(Entries taken from a collection)

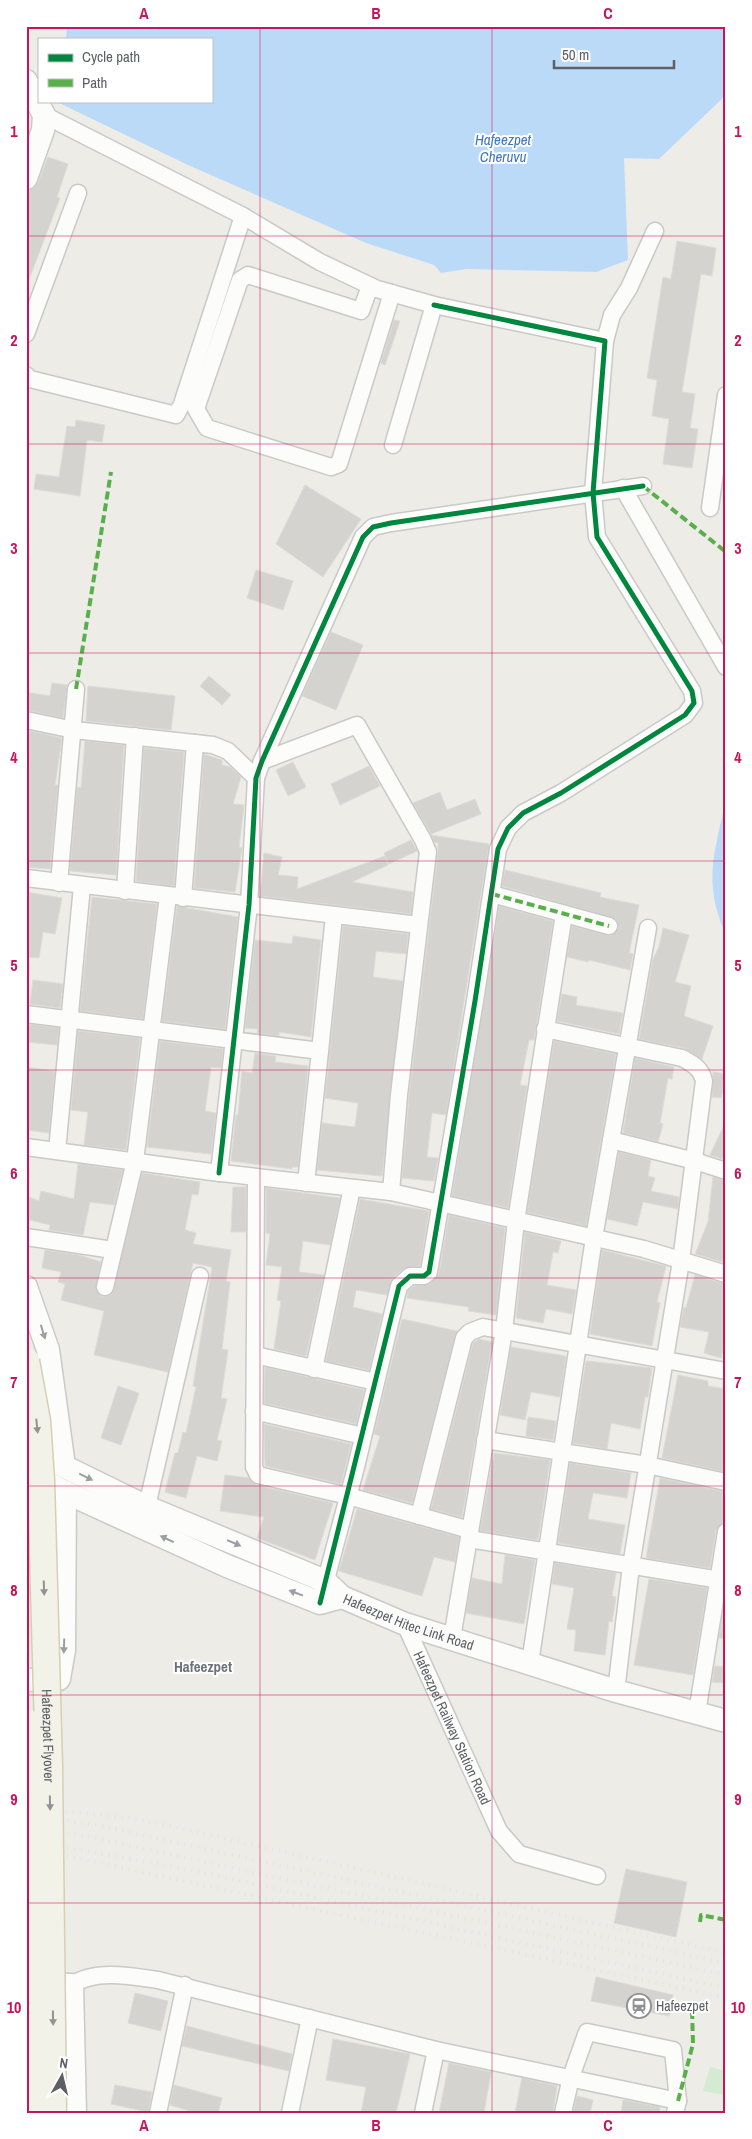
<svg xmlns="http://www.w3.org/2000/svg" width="752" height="2139" viewBox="0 0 752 2139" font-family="'Archivo Narrow',sans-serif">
	<rect width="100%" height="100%" fill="#edece7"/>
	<path fill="#d4ead3" d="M710 2067 726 2071V2095L703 2091Z"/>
	<path fill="#bbdaf8" d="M67 26H726V95L659 159 624 158 628 260 596 272 467 269 441 273 434 265 366 243 188 165 57 102 211 101V39H66Z
		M726 810V935C705 889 712 860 723 813Z"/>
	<path fill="#d4d3d0" stroke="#dcdbd6" d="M48 157 68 164 57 197 60 198 28 282 26 281V191L34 188 38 183Z
		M677 241 716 248 712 276 701 274 682 392 695 394 690 428 698 429 692 468 663 464 669 419 652 416 657 380 647 378 663 277 671 279Z
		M394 320 400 321 385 365 381 363Z
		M76 420 105 425 102 442 87 440 80 496 34 489 36 474 59 477 67 426 75 427Z
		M305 485 361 519 323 577 276 544Z
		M256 570 293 581 283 610 247 598Z
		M331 632 363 645 336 710 302 696Z
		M209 676 231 695 222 705 200 686Z
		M52 683 67 685 63 718 26 710V692L50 696Z
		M88 686 175 696 171 730 86 721Z
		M26 730 62 738 55 785H58L50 869 26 867Z
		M85 741 124 745 116 875 70 871 77 787 81 788Z
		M144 748 184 752 174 886 136 881Z
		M204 754 222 760V765L230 767 241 777 233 804 244 805 239 847 242 848 235 892 194 888Z
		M293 762 306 787 288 796 276 770Z
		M369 766 380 786 340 805 331 784Z
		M440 792 447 810 475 799 481 814 431 834 413 803Z
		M431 835 489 844 446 1115 432 1113 427 1157 438 1158 434 1181 402 1178 409 1096 438 853V842L435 843Z
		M411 840 417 851 389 864 384 853Z
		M264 853 282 857 278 875 298 877 297 889 385 856 388 865 352 882 413 892 411 914 260 896Z
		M505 870 601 893 600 897 639 905 629 953 633 954 630 970 589 960 588 962 567 957 572 926 611 936 619 928 616 919 502 886Z
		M26 892 62 898 55 934 43 932 39 958 26 957Z
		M92 897 157 904 143 1019 80 1011Z
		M177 906 238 917 225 1029 162 1021Z
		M499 906 553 921 534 1040H529L520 1085 527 1086 508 1208 452 1196Z
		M343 926 408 934 406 954 376 951 373 977 403 981 382 1176 317 1170 322 1123 355 1127 358 1103 325 1098Z
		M663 928 689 935 675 982 691 986 684 1016 713 1026 702 1059 684 1048 639 1039 653 959 659 947Z
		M293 936 321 940 311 1037 279 1032V1036L257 1033 258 1029 245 1028 255 940 292 944Z
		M33 980 63 984 60 1008 30 1004Z
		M562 994 577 997 576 1005 623 1013 619 1034 557 1021Z
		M27 1024 59 1028 57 1045 26 1042Z
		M78 1031 140 1038 126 1150 84 1145 88 1112 71 1110Z
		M160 1041 223 1049 221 1068 211 1067 205 1111 216 1113 211 1154 147 1147Z
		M554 1041 616 1054 586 1226 527 1212Z
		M255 1053 276 1056 275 1062 308 1066 298 1167H292V1169L231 1161 236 1115H238L242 1071 252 1073Z
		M635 1058 674 1067 672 1079 668 1078 660 1123 663 1124 658 1142 623 1133Z
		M26 1067 55 1071 49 1133 26 1130Z
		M713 1072 726 1074 721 1098 712 1097Z
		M726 1121V1160L710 1155Z
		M619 1152 651 1160 648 1176 655 1178 651 1191 679 1197 678 1209 643 1202 637 1226 607 1219Z
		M78 1164 123 1170 114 1205 90 1202 83 1235 49 1230 50 1225 26 1219V1196L39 1201 41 1191 74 1199Z
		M142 1173 200 1182 198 1195 192 1194 185 1230 196 1233 193 1244 231 1250 226 1281 230 1282 222 1349 228 1350 221 1398 227 1399 217 1440 222 1441 217 1461 197 1456 186 1498 165 1492 175 1453H178L183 1432 186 1433 196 1387 193 1386 212 1267 193 1263 168 1372 94 1355 104 1311 61 1300 65 1284 58 1282 61 1272 42 1268 45 1250 79 1255 101 1262 96 1290 102 1297 112 1294Z
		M713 1177 726 1181V1263L695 1254 708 1222Z
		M233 1187H246V1232H231Z
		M266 1188 340 1198 330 1245 303 1241 299 1272 324 1275 306 1356 274 1349 281 1301 277 1300 282 1267 266 1265 270 1234 266 1233Z
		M360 1199 429 1211 420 1266 403 1269 392 1279 387 1295 356 1290 353 1307 382 1314 369 1370 326 1361Z
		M449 1215 505 1228 496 1315 468 1311 469 1307 407 1298 408 1291 414 1286 430 1284 439 1274Z
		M525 1232 561 1241 558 1253 553 1252 547 1285 576 1290 572 1314 546 1309 543 1323 516 1318Z
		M602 1250 666 1266 657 1302 660 1303 652 1346 590 1334Z
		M695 1275 726 1284V1339L721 1358 704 1353 709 1332 680 1327 684 1307 686 1308Z
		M402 1319 457 1331 412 1503 363 1490 380 1436 374 1434Z
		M479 1339 492 1342 462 1517 431 1509 473 1343Z
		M511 1347 566 1356 560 1397 531 1392 525 1420 500 1415Z
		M586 1361 652 1368 648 1397H645L640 1429 611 1423 607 1449 573 1443Z
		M265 1367 364 1390 356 1424 264 1403Z
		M678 1375 708 1381V1386L726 1389V1472L662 1458Z
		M118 1386 139 1393 121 1445 101 1438Z
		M528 1417 556 1421 553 1440 526 1436Z
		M264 1424 351 1444 341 1484 265 1466Z
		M494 1453 550 1460 538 1540 480 1531Z
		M570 1463 631 1473 627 1498 593 1493 588 1519 625 1525 620 1554 558 1543Z
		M225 1475 249 1478 256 1485 333 1503 315 1560 257 1538 264 1517 220 1511Z
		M660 1478 726 1492 723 1523 716 1530 710 1568 646 1558Z
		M357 1509 459 1537 455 1562 434 1557 422 1596 339 1571Z
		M505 1555 535 1560 524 1624 466 1613 472 1578 502 1584Z
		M555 1563 616 1573 612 1596 616 1597 612 1622 609 1621 605 1655 574 1651 576 1630 567 1629 574 1588 552 1584Z
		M649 1579 707 1588 693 1675 634 1665Z
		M725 1604H726V1639L719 1638Z
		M715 1666 726 1667V1683L712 1682Z
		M626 1869 687 1882 676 1937 614 1923Z
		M596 1977 673 1995 669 2016 591 2001Z
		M135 1993 168 2001 161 2031 128 2023Z
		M187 2026 292 2054 289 2071 182 2046Z
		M333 2039 410 2054 396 2113H361L366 2087 326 2080Z
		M449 2063 491 2072 484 2113H439Z
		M522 2078 557 2086 553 2113H515Z
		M115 2085 152 2092 148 2112 111 2104Z
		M174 2085 222 2098 218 2113H197L170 2105Z
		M577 2096 593 2100 590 2113H573Z
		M623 2100 660 2107 659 2113H621Z"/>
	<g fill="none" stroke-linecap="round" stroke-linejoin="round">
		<defs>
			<g id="street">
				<path d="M44 115 243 216 320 262 377 289 434 305 393 445"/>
				<path d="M370 286 361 311 248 275 240 280 196 409 207 428 331 467 339 464 392 293"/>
				<path d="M26 334 78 193"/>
				<path d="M605 341 612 315 629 288 655 231"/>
				<path d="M26 375 30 379 176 415 182 404 243 216"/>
				<path d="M623 488 726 667"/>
				<path d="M710 508 726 395"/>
				<path d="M26 720 74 730 213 745 228 751 256 778"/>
				<path d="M262 761 357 725 423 840 428 852 399 1095 391 1192"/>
				<path d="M26 878 419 925"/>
				<path d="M59 883 76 689"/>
				<path d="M125 891 135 736"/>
				<path d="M492 894 609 926"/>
				<path d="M183 898 195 743"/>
				<path d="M26 1014 320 1051 306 1183"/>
				<path d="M545 1029 682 1058C693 1064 701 1068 704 1081L681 1261 631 1566 616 1691"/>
				<path d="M320 1051 334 916"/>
				<path d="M611 1140 695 1161 726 1171"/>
				<path d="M26 1147 212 1172 391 1192 644 1249 726 1274"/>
				<path d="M57 1151 82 886"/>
				<path d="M219 1173 249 905 256 778 262 761 363 537 373 527 391 523 643 486"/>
				<path d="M256 1177 254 1467 258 1475 348 1496 470 1530"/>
				<path d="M26 1237 113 1250"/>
				<path d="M105 1287 135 1161 168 896"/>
				<path d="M255 1355 376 1382"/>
				<path d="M314 1369 352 1188"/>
				<path d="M254 1411 363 1436"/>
				<path d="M485 1440 647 1465 726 1482"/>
				<path d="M149 1508 147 1506 200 1276"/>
				<path d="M419 1516 464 1338 470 1332 483 1327 726 1371"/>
				<path d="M469 1539 726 1581"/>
				<path d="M323 1591 356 1467 399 1286 410 1276H424L429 1272 475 1001 498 849 508 828 523 813 561 793 685 715 694 703 692 691 597 537 593 493 605 341 434 305"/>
				<path id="s1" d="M405 1624 499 1831 519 1854 597 1876"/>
				<path d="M452 1638 504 1331 516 1221 564 914"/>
				<path d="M530 1663 594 1238 648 928"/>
				<path d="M697 1713 726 1532"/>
				<path d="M72 1985C95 1969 131 1976 158 1980L436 2050 678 2101"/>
				<path d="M158 2113 185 1985"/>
				<path d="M290 2113 310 2018"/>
				<path d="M423 2113 436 2050"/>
				<path d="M563 2113 571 2077 587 2032 673 2050 678 2101 675 2113"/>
			</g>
			<g id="secondary">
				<path d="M26 81 44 115 43 130 26 178"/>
				<path d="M26 1287 48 1350 64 1466"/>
				<path id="s2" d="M26 1448 149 1508 325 1581 342 1597 405 1624 616 1691 726 1721"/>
				<path d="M26 1472 65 1492 227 1566 320 1603 342 1597"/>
				<path d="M26 1680 59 1679 64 1650 65 1492"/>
				<path d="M35 1984 72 1985 75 2113"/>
			</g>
		</defs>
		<use href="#street" stroke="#c9c9c8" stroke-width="19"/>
		<use href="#secondary" stroke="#c9cac9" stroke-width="25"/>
		<use href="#street" stroke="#fcfcfb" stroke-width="16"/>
		<use href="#secondary" stroke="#fcfcfb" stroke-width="22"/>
		<path stroke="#e4e4e3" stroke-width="4" stroke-dasharray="1 6" stroke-linecap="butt" d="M31 1808 132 1818 193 1831 726 1953
			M26 1814 111 1828 726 1963
			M26 1828 91 1837 726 1975
			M26 1840 191 1870 726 1988
			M26 1847 726 1998"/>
		<defs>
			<g id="primary-bridge">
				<path id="s3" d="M26 1361 37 1421 41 1480 49 1766 53 2113"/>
				<path d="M26 1722 31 2113"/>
			</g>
		</defs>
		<use href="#primary-bridge" stroke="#d6cfb4" stroke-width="29" stroke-linecap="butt"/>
		<use href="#primary-bridge" stroke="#f3f2e8" stroke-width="26"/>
		<path stroke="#58b04a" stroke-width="4" stroke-dasharray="8 4" stroke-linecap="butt" d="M643 486 726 552
			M76 689 111 472
			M492 894 609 926
			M700 1922 701 1915 726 1920
			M678 2101 693 2044 692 2008"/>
		<defs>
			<path id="cycleway" d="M219 1173 249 905 256 778 262 761 363 537 373 527 391 523 643 486
				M320 1603 399 1286 410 1276H424L429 1272 475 1001 498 849 508 828 523 813 561 793 685 715 694 703 692 691 597 537 593 493 605 341 434 305"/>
		</defs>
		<use href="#cycleway" stroke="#fff" stroke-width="8"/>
		<use href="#cycleway" stroke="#00873e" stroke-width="5"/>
	</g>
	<defs><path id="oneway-solid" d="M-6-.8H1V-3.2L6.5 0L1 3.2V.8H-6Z" transform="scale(1.25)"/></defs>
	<g fill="#9c9ea2">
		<use href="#oneway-solid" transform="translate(43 1332) rotate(73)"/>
		<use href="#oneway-solid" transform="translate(86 1477) rotate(26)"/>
		<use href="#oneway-solid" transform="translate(167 1539) rotate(-155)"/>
		<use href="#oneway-solid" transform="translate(234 1543) rotate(23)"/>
		<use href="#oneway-solid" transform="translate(296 1593) rotate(-159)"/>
		<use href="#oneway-solid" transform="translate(64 1646) rotate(92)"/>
	</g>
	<g fill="#919394">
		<use href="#oneway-solid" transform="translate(37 1426) rotate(84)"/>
		<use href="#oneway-solid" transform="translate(44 1588) rotate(88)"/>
		<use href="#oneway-solid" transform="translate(50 1803) rotate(89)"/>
		<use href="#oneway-solid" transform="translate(53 2018) rotate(89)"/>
	</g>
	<path fill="none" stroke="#c2185b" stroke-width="1" stroke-opacity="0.55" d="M260 26V2113M492 26V2113M26 236H726M26 444H726M26 653H726M26 861H726M26 1070H726M26 1278H726M26 1486H726M26 1695H726M26 1903H726"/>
	<defs>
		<symbol id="station-ring" viewBox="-11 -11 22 22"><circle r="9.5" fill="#fff" stroke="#8f9193" stroke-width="1.5"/><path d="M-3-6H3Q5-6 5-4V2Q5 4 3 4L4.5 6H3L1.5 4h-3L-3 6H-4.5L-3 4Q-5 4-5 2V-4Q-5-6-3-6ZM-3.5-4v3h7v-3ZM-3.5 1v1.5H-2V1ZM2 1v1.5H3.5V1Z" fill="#8f9193"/></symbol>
	</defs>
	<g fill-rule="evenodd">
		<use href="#station-ring" x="625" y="1992" width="28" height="28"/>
	</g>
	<g text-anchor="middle" stroke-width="4" stroke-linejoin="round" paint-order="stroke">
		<g font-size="14" fill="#5c6066" stroke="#fff">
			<text dy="5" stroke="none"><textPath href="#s2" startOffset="422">Hafeezpet Hitec Link Road</textPath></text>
			<text dy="5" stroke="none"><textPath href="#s1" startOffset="114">Hafeezpet Railway Station Road</textPath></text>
			<text dy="5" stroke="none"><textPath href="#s3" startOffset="376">Hafeezpet Flyover</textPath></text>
		</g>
		<g font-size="14" fill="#5c6066" stroke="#fff" text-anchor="start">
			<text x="656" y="2011">Hafeezpet</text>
		</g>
		<g font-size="15" font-style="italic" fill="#3d76c2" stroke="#fff">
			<text x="503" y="145">Hafeezpet<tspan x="503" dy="17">Cheruvu</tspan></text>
		</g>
		<g font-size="15" font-weight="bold" fill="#6d7278" stroke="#fff">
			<text x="203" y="1672">Hafeezpet</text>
		</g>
	</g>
	<rect width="752" height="2139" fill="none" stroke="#ffffff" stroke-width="55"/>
	<rect x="38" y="38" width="175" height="65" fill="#ffffff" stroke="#bebfc2"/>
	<rect x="48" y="54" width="25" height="8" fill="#00873e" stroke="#bebfc2"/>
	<text x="82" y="62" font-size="15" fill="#5c6066">Cycle path</text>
	<rect x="48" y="79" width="25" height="8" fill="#58b04a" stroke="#bebfc2"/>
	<text x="82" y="88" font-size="15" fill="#5c6066">Path</text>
	<g transform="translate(62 2076) rotate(8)" stroke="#ffffff" stroke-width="4" paint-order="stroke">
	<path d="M0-4L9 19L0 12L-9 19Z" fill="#5c6066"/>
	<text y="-8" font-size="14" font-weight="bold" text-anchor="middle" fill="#5c6066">N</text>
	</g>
	<path d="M554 60v8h120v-8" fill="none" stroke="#5c6066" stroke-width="2.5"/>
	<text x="562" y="60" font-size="15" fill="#5c6066" stroke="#ffffff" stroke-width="4" paint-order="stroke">50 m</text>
	<rect x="28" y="28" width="696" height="2084" fill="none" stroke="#c2185b" stroke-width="2"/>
	<g font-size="16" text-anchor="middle" font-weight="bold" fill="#c2185b">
		<text x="144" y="19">A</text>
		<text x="376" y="19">B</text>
		<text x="608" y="19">C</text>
		<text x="14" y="137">1</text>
		<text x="738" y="137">1</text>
		<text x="14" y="346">2</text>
		<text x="738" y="346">2</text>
		<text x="14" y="554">3</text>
		<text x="738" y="554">3</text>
		<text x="14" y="763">4</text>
		<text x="738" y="763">4</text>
		<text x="14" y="971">5</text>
		<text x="738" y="971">5</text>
		<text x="14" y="1179">6</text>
		<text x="738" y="1179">6</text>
		<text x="14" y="1388">7</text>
		<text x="738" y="1388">7</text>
		<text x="14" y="1596">8</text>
		<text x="738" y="1596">8</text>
		<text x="14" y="1805">9</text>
		<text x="738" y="1805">9</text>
		<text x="14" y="2013">10</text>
		<text x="738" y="2013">10</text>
		<text x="144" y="2131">A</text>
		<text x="376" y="2131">B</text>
		<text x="608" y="2131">C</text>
	</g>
</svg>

WHAT YOU SHOULD DO: Search the entries for "linejoin" and copy out each line that has it.

RESPONSE AREA:
	<g fill="none" stroke-linecap="round" stroke-linejoin="round">
	<g text-anchor="middle" stroke-width="4" stroke-linejoin="round" paint-order="stroke">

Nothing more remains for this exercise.